Further, a new study from economists at Texas A&M University reveals that the worst cost of raising minimum wages doesn’t come from a decrease in current employment but actually is a decrease in future employment. The study finds that because labor is more expensive, businesses have a rising incentive to invest in labor-saving technology over hiring low-skilled workers. Therefore, the real effect of raising the minimum wage should be measured not only in an uptick in unemployment figures but lackluster overall job growth over time compared to what it could have been.

These dire predictions do not bode well for the already struggling California economy. The state’s unfunded pension liability is estimated to be as high as $640 billion. Pushing more business out of the state and citizens into unemployment will lower tax revenue, swelling the states already deep budget crisis. Small businesses in California that file taxes through the personal income tax code (pass-through entities) face the highest state-level personal income tax rate in the nation (13.3 percent); combined with the top federal rate and other taxes, their total tax liability can be as high as 51.8 percent for sole proprietorships or 48.8 percent for S-Corporations. Large businesses in California face strict environmental restrictions and must pay the U.S. corporate income tax rate of almost 40 percent (in addition to the state corporate income and property taxes), the highest in the world since Japan lowered their corporate income tax.

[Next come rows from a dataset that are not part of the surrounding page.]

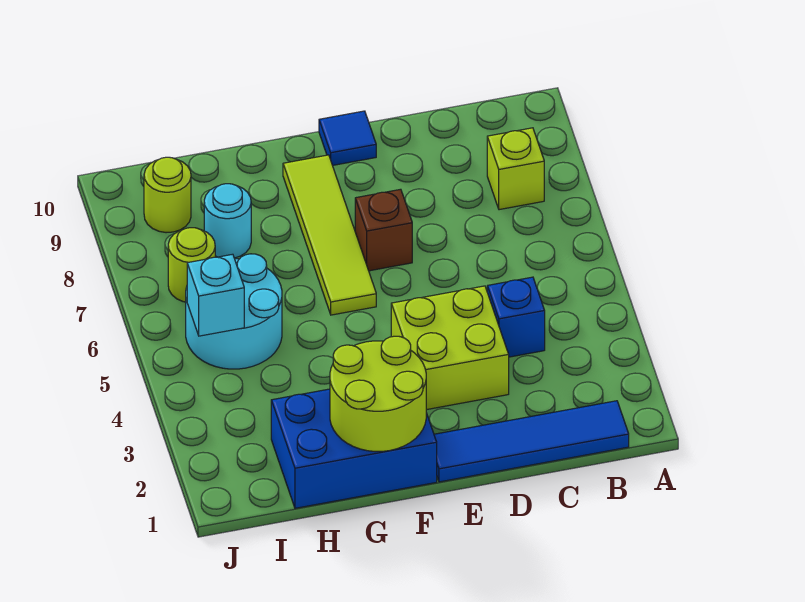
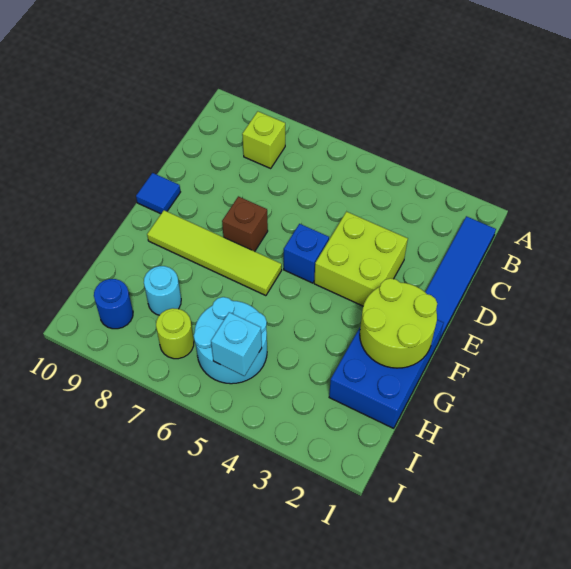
blue 1x1 brick [487,277,545,357] -> blue 1x1 brick moved to [284,224,329,283]
lime 1x1 round brick [144,157,191,233] -> blue 1x1 round brick [94,279,133,329]

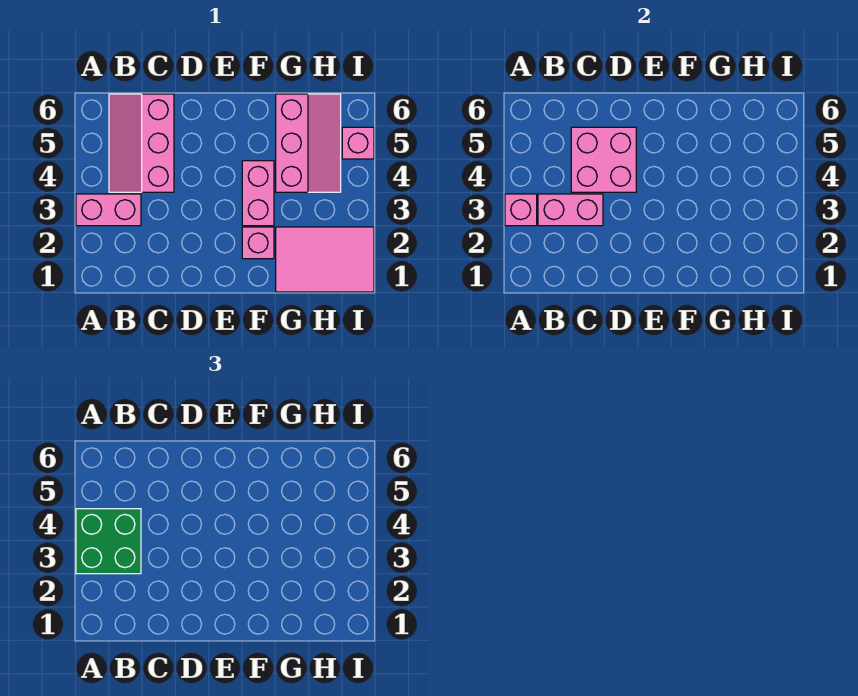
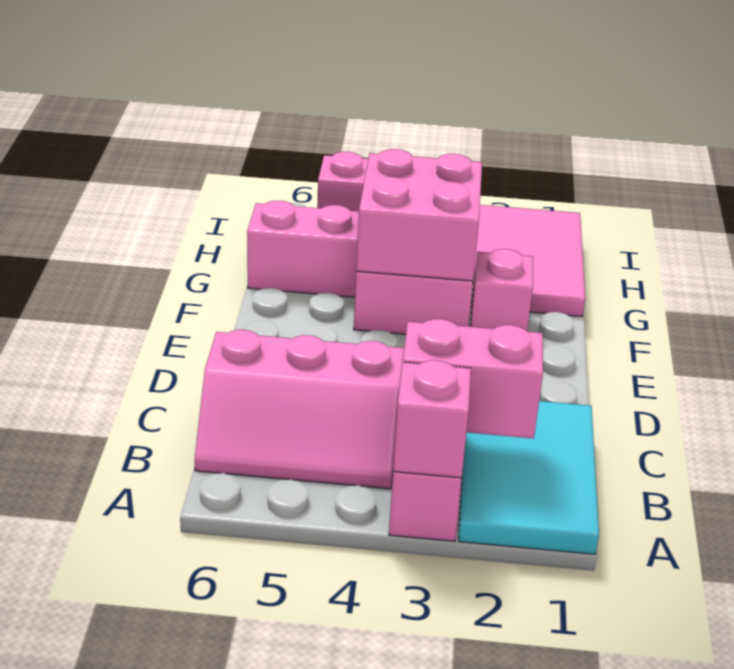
none -> cyan 2x3 tile [459,401,599,554]
green 2x2 brick [76,509,141,574] -> none
pink 1x2 brick [538,194,603,226] -> pink 1x2 brick turned to [403,319,543,438]
pink 2x2 brick [571,127,636,192] -> pink 2x2 brick moved to [356,149,482,281]

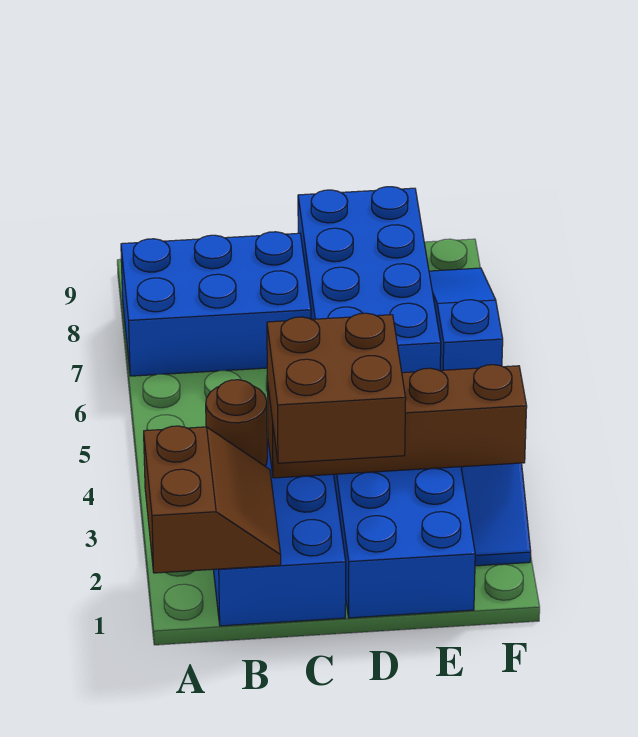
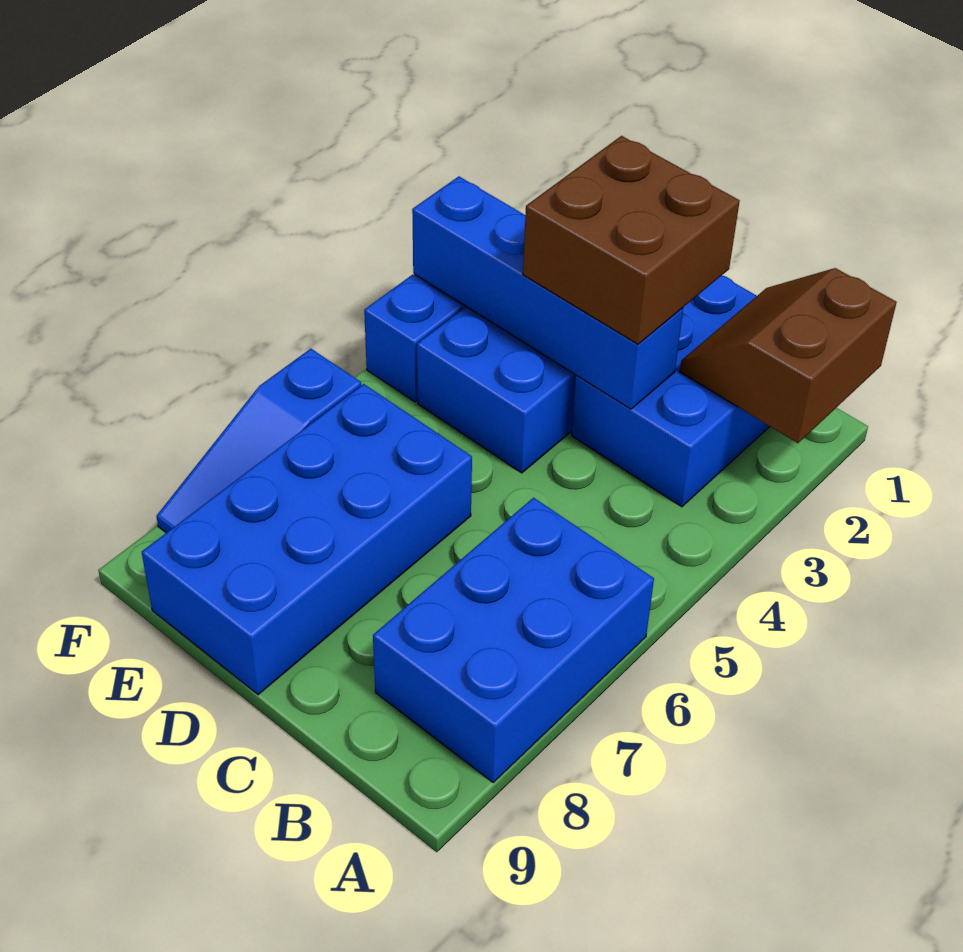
blue 2x3 brick [121,232,311,376] -> blue 2x3 brick turned to [373,498,654,782]
brown 1x1 round brick [206,380,267,466] -> none
brown 1x4 brick [267,365,527,478] -> blue 1x4 brick [412,176,683,409]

All of these obstacles to economic growth have had the unsurprising result of draining human capital out California and into the open arms of Texas, Nevada, and Arizona; all states with lower taxes on investment, work, and capital. Over the past ten years, California, the state that has beaches, mountains, and a delightful climate, has lost over 1.5 million taxpayers on net. The drain of human capital out of California resulted in 2010 becoming first census since California achieved statehood in which it did not gain a single congressional seat. Texas, on the other hand, gained four congressional seats in 2010.

Unfortunately for California’s residents, raising the minimum wage simply will not help those they wish to help. Wages for some will indeed go up, but this will be at the cost of making the wages for many others $0 per hour from the inability to find work. Achieving real economic growth and expanding economic opportunity for all citizens is the best way to lift people out of poverty and into a thriving middle class.

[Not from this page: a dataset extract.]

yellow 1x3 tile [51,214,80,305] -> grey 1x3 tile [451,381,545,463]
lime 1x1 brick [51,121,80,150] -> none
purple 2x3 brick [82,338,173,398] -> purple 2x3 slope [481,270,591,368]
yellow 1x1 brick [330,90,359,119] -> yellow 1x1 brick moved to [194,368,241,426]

As the New York Times editorial board concluded, “The idea of using a minimum wage to overcome poverty is old, honorable – and fundamentally flawed. It’s time to put this hoary debate behind us, and find a better way to improve the lives of people who work very hard for very little.” Perhaps that better way is growing the economic pie for everyone rather than making it more difficult for businesses to hire employees and for workers to find employment in the first place.